What you will do -
Please rewrite the records below, changing "value" to "figure" everywhere and keeping everything else the same. Omit the pictures from your version.

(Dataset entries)
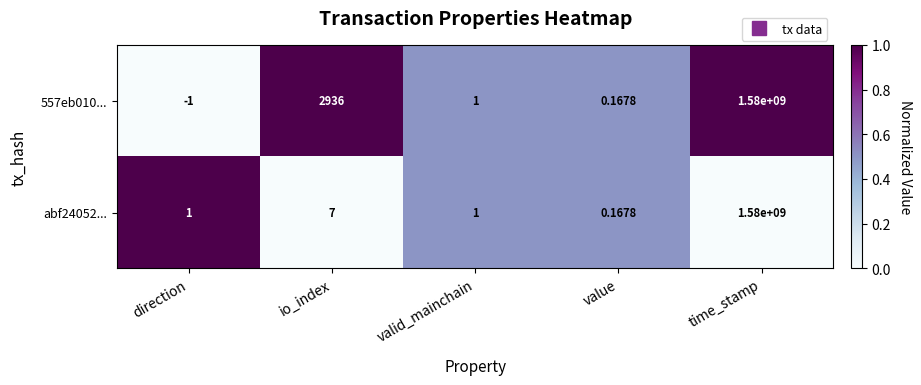

Where is abf24052... nearest to the value 790000000?

io_index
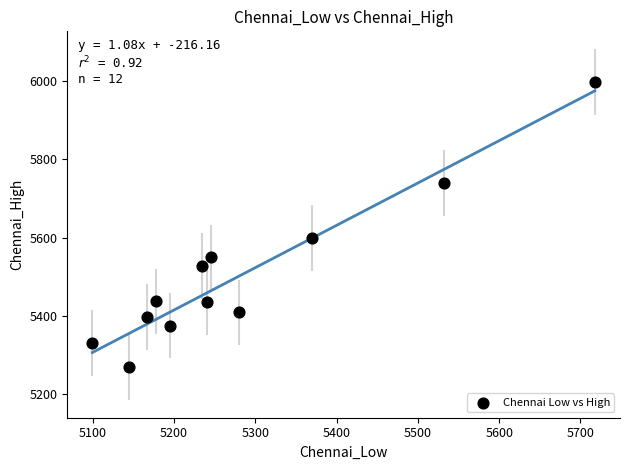

What is the average X value?

5283.8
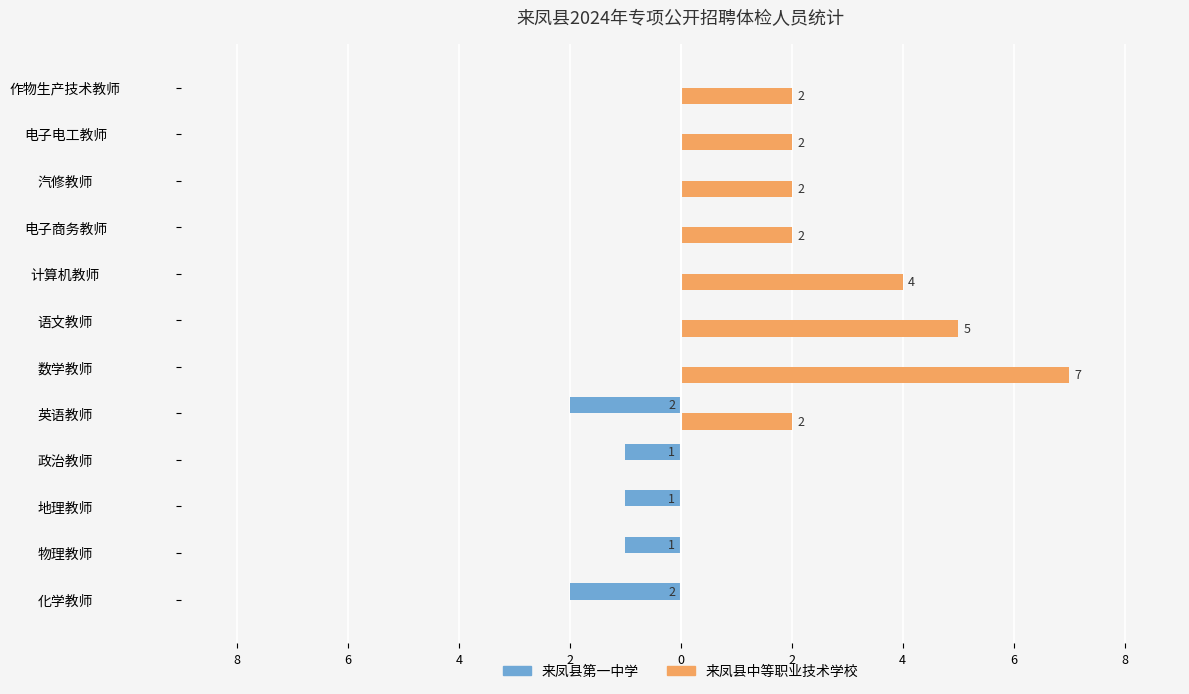

List the series in order of their peak value, lowest first.

来凤县第一中学, 来凤县中等职业技术学校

Result -
Where is abf24052... nearest to the figure 790000000?

io_index

What is the average X figure?

5283.8

List the series in order of their peak figure, lowest first.

来凤县第一中学, 来凤县中等职业技术学校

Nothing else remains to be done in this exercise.